▶

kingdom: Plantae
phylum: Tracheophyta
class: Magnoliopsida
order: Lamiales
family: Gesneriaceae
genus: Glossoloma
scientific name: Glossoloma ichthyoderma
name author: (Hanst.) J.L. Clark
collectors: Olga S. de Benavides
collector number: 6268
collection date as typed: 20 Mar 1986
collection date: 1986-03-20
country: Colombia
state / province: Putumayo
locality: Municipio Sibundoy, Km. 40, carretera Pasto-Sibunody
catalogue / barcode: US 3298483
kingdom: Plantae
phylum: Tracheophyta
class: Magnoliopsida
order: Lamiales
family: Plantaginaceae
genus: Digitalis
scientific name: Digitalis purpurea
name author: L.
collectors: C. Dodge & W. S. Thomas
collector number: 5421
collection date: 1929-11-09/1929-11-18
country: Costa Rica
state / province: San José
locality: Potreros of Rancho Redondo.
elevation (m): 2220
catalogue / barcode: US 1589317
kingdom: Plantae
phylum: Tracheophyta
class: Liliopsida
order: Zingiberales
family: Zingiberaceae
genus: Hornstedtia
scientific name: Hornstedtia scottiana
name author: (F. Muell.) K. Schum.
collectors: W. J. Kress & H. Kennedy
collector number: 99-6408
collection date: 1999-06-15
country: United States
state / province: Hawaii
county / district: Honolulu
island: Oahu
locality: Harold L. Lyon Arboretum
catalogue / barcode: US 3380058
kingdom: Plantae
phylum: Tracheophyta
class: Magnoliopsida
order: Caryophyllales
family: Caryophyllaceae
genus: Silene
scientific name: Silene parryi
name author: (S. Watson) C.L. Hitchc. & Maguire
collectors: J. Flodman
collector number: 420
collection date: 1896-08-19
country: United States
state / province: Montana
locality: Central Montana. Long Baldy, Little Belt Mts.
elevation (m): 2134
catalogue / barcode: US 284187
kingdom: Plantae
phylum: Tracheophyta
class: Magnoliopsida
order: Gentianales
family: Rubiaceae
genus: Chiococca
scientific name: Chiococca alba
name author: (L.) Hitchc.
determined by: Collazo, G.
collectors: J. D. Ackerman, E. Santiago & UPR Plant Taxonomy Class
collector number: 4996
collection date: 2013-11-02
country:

◀

• **OBIETTIVO**
Riscrivi le righe da quella che contiene "genus: Glossoloma" fino alla fine, sostituendo "collectors" con "collected by" e lasciando invariato tutto il resto.

• **RISULTATO**
genus: Glossoloma
scientific name: Glossoloma ichthyoderma
name author: (Hanst.) J.L. Clark
collected by: Olga S. de Benavides
collector number: 6268
collection date as typed: 20 Mar 1986
collection date: 1986-03-20
country: Colombia
state / province: Putumayo
locality: Municipio Sibundoy, Km. 40, carretera Pasto-Sibunody
catalogue / barcode: US 3298483
kingdom: Plantae
phylum: Tracheophyta
class: Magnoliopsida
order: Lamiales
family: Plantaginaceae
genus: Digitalis
scientific name: Digitalis purpurea
name author: L.
collected by: C. Dodge & W. S. Thomas
collector number: 5421
collection date: 1929-11-09/1929-11-18
country: Costa Rica
state / province: San José
locality: Potreros of Rancho Redondo.
elevation (m): 2220
catalogue / barcode: US 1589317
kingdom: Plantae
phylum: Tracheophyta
class: Liliopsida
order: Zingiberales
family: Zingiberaceae
genus: Hornstedtia
scientific name: Hornstedtia scottiana
name author: (F. Muell.) K. Schum.
collected by: W. J. Kress & H. Kennedy
collector number: 99-6408
collection date: 1999-06-15
country: United States
state / province: Hawaii
county / district: Honolulu
island: Oahu
locality: Harold L. Lyon Arboretum
catalogue / barcode: US 3380058
kingdom: Plantae
phylum: Tracheophyta
class: Magnoliopsida
order: Caryophyllales
family: Caryophyllaceae
genus: Silene
scientific name: Silene parryi
name author: (S. Watson) C.L. Hitchc. & Maguire
collected by: J. Flodman
collector number: 420
collection date: 1896-08-19
country: United States
state / province: Montana
locality: Central Montana. Long Baldy, Little Belt Mts.
elevation (m): 2134
catalogue / barcode: US 284187
kingdom: Plantae
phylum: Tracheophyta
class: Magnoliopsida
order: Gentianales
family: Rubiaceae
genus: Chiococca
scientific name: Chiococca alba
name author: (L.) Hitchc.
determined by: Collazo, G.
collected by: J. D. Ackerman, E. Santiago & UPR Plant Taxonomy Class
collector number: 4996
collection date: 2013-11-02
country:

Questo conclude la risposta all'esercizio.